I was working on the Neon a few weeks back teaching the #1 son auto mechanics. I pointed to the big Sycamore tree we were under and explained to him that we qualify for the title "Shade Tree Mechanics".
I think I posted this somewhere else on here, but here is my story....
I was given my first car, a 1960 Corvair, in 1971. However, before I could drive it, I had to do an engine overhaul (a piston ring broke, and a piece worked its way to the combustion chamber, where it bounced around some. However, the head was still usable with a valve job, farmed out to the local machine shop). I also had to do a brake job as well, since the brake linings were paper thin. Not having much money, it had to wait until I found a job (several months later). Luckily, to guide me through the process I had the Clymer Corvair book, and my dad, who was one of those people who had a real mechanical (and electronic) talent. I did make some mistakes on that car, such as over-honing a cylinder, resulting in a piston slap which persisted for about 40,000 miles until it died horribly one day. Nice thing about an air-cooled car...I was able to drop in a new cylinder and piston, clean out the bits from the oil pan, and off I went again.
__________________ "We are forces of chaos and anarchy. Everything they say we are we are, and we are very proud of ourselves!" -- Jefferson Airplane
Dick Naugle says: 1. Prepare food fresh. 2. Serve customers fast. 3. Keep place clean.
my dad was a mechanic for many years, until computers took over vehicles. he went fully to body work after that. he did it all tho...cars, plumbing, (garage and home)building, paving, etc. he pulled from the woods(w/ a tree growing thru it) and restored a 1946 chevy p/u. he won 1st place at a local car show!
i picked up NONE of it! when i started my family, i was constantly running home to dad's garage and tools to do what i could myself to save $$$. by this time, dad couldn't do much(age and health), but he did offer direction and supervision. i quickly came to realize why dad demanded NAPA and original parts. i do use cheap parts, but am very selective as to which ones.
My Dad is a mechanic, and I started "working" in the shop around 5 years old (sorting nuts, bolts, washers, etc...)
I hated it.
Then I had to help at whatever level I was capable of.
I was given a '66 Microbus when I was 15 that didn't run, so I took it apart, almost literally every nut, and bolt, and rebuilt it, from the rod bearings out.
I had to help around the shop, doing everything from honing, hot tanking, machining, to building, tuning, daignosing, to fixing... etc.
I hated it.
However, I'm glad that I learned these skills, and have tuned by using all of my senses (yeah, even taste). That gave me a good base to move on to ECUs, and such.
When my parents got divorced, I lived in the shop with my Dad, sleeping under the lift.
I still don't like working on cars, but it's a means to an end.
I do enjoy upgrading, when I have the right tools, though!
I've worked on 1,2,4,5,6, and 8 cylinders, 2, and 4 stroke from 49cc to 500ish cubic inches (I don't remember exactly, it was a Cadillac).

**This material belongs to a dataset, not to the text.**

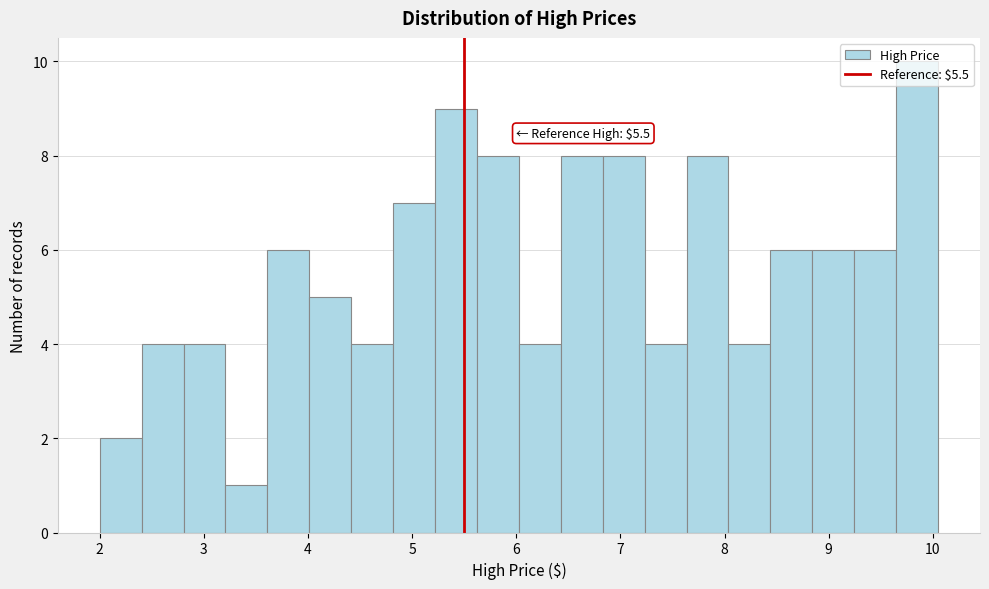

Over which range of the x-axis is the bar tallest?

9.6 to 10.1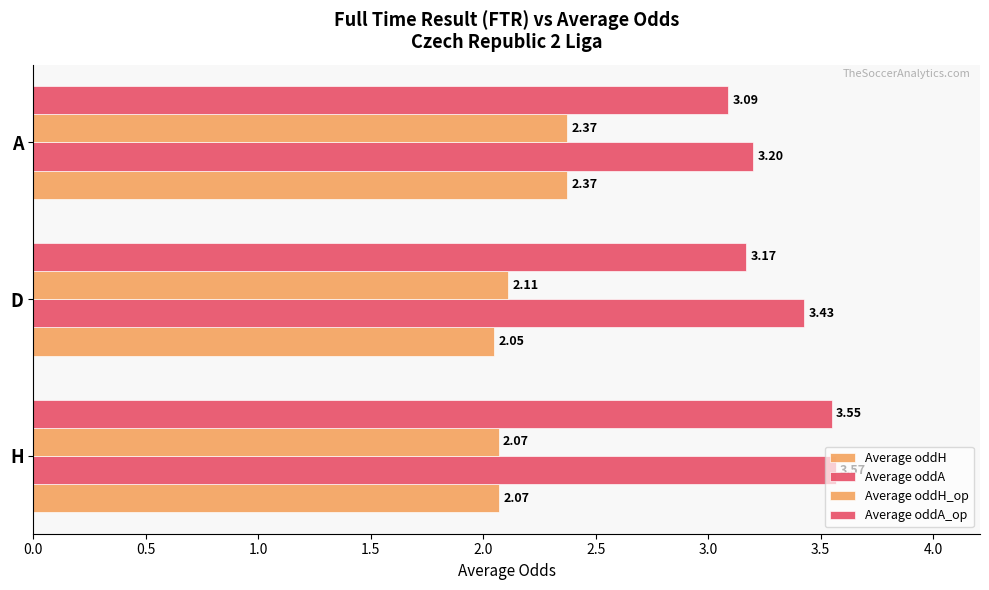

What is the minimum value for Average oddH?

2.0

Well I haven't been on here in a wile, but I'll toss in my start.
I have always enjoyed taking things apart, seeing how they work, and putting them back together.
When I got a car I did the same. I picked up a manual (for my personal confidence, as cars cost more than old record players) and slowly got together the necessary tools (a lot from flea markets and yard sales). I've never gone to a mechanic for anything but an inspection sticker (come Sep, I think I may need to learn how to do at home too).